Так называемая серьезность

 

Так называемая серьезность

Неизвестно где, откуда и когда появилось серьезное отношение к жизни. Может быть, когда женщина, отстраняя порывистую мужскую руку , возопила: Прошу видеть во мне человека! Может быть когда мужчина, понаблюдав прихотливый полет бабочки, нахмурился и подумал: надо бы узнать, почему она летает и что у нее внутри? Может быть, когда юноша из стихотворения Гейне “Вопросы”, глядя на звездs, принялся их допытывать: Кто там на вас, звезды, живет?

Серьезность — мать сутулости, очков, портфелей и законодательница мрачной моды. Кто когда-нибудь видел веселого преподавателя марксизма-ленинизма? Скорее доведется увидеть небритого милиционера. Каждый, кто учился в советском институте, сталкивался с преподавателями сей дисциплины — мужчинами, одетыми навечно в серые, непристойно дешевые костюмы, и неприступными. неподвижнолицыми дамами без всяких признаков кокетливости или косметики. Таких мужчин не хочется приглашать кататься на чертовом колесе, к таким дамам не тянется порывистая рука.

Но была у советского народа не менее важная и серьезная идеология — романы Ильфа и Петрова “Двенадцать стульев” и “Золотой теленок”. В романах этих осмеяны и оплеваны традиционные сословия. Священники, дворяне, интеллигенты — просто неудачники и тупицы, не поспевающие за прогрессивным ходом паровоза истории. На фоне идиотов-тружеников выделяются два достойных и серьезных героя — подпольный миллионер Корейко. прогрессивный деятель теневой экономики, и великолепный аферист Остап Бендер, автор жизненных максим, с детства усвоенных советским человеком.

Корейко, Бендер, преподаватели марксизма, — все эти люди очень серьезные: одни учат, как добывать деньги нечестным путем, другие, как зарабатывать из честно, испытывая при этом удовольствие. Деньги — это очень серьезно. Их наличие либо отсутствие не возбуждает ни малейшего веселья. Даже бразильские магнаты какао-бобов вряд ли веселились, зажигая свои сигары тысячными банкнотами.

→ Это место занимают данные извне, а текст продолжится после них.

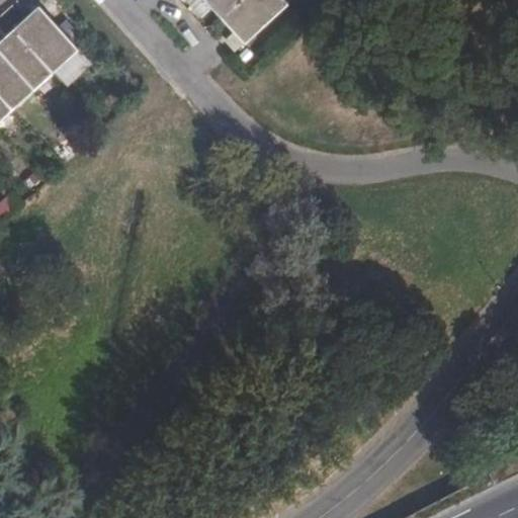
[(30,16),(39,8),(31,0),(28,0),(21,7),(30,16)]
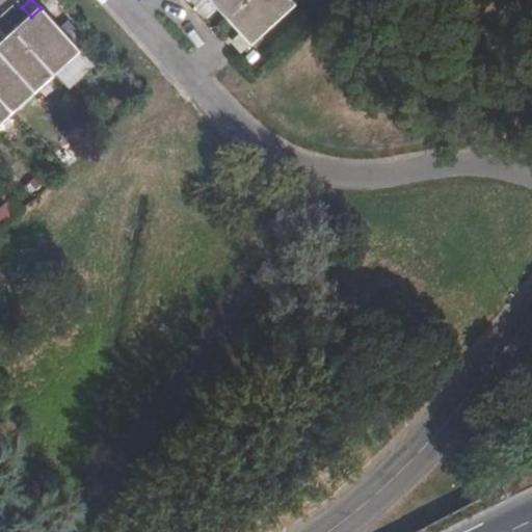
[(207,17),(218,6),(212,0),(204,0),(196,6),(207,17)]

Кстати, о Бразилии. Недавно там произошло грустное событие: карнавал в Рио де Жанейро превратился в платное шоу — вдоль улиц были расставлены трибуны для зрителей. Возможно, нам чужд латиноамериканский стиль — вибрации эминентных прелестей мулаток, гортанные крики извивающихся негров, бешенство тропических колоритов, — однако всегда чувствовалось. что в Бразилии веселятся непосредственно. Теперь там веселятся посредством денег североамериканских телекомпаний. Последнее языческое действо. уцелевшее в современном мире, карнавал. который учредил бог Дионис по возвращении из Индии, потеряло свою красочную многоликость.

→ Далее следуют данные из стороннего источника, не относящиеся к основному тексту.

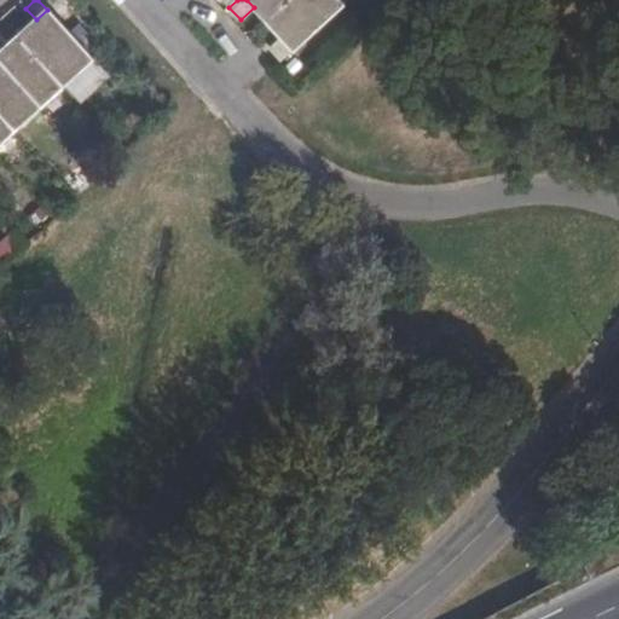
[(282,0),(247,0),(254,7),(264,17),(272,10),(282,0)]
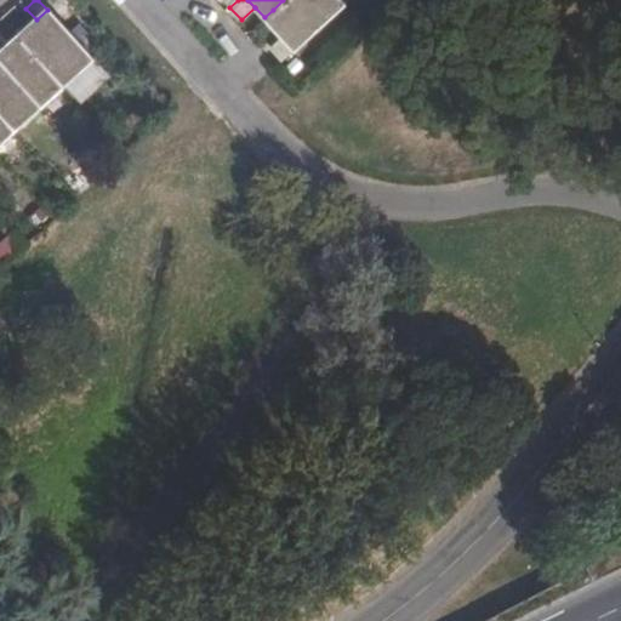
[(343,5),(339,0),(283,0),(273,10),(265,17),(274,28),(294,50),(302,43),(343,5)]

Серьезность сковывает наши нервы, замораживает смех, отравляет пробуждение по утрам грызущей заботой. Она разъедает блаженное ничегонеделание и швыряет вопросительными знаками в наше легкомыслие. Над нами занесен бич безымянного “надо”, принуждающий к беспрерывной однозначности. Боясь “шизофрении”, во имя “искренности”, “правдивости” и “правильного взгляда на жизнь” мы убили в себе второе “я”, которое оставалось спокойным в нашей суете, ироничным в наших победах и смеющимся в наших горестях. Мы убили в себе ... шута, выкинули джокера из нашей жизненной игры.

Когда-то шут был важной персоной, без него не обходился не только праздник, но и государственное совещание. Шут — соединитель несоединимого. существо абсолютно внимательное, мыслитель напряженной секунды. Звон бубенчиков на его колпаке напоминал. что мы живем “здесь” и “теперь”. его двуцветная одежда призывала к пониманию двойственности любой ситуации, любого события, любого ощущения, его гримасы и дьявольские ужимки охлаждали пыл демагогов и ярость диктаторов.

Когда бургундский герцог Карл Смелый хоронил Ле Глорье, своего шута, он сказал: “Все кончено.” Действительно, через неделю он погиб в нелепой стычке со швейцарцами. Но его слова имели еще более пророческий смысл: кончилось веселое Средневековье, наступила эра микроскопов, телескопов, борьбы за счастье человечества, темных костюмов, серьезности, одним словом.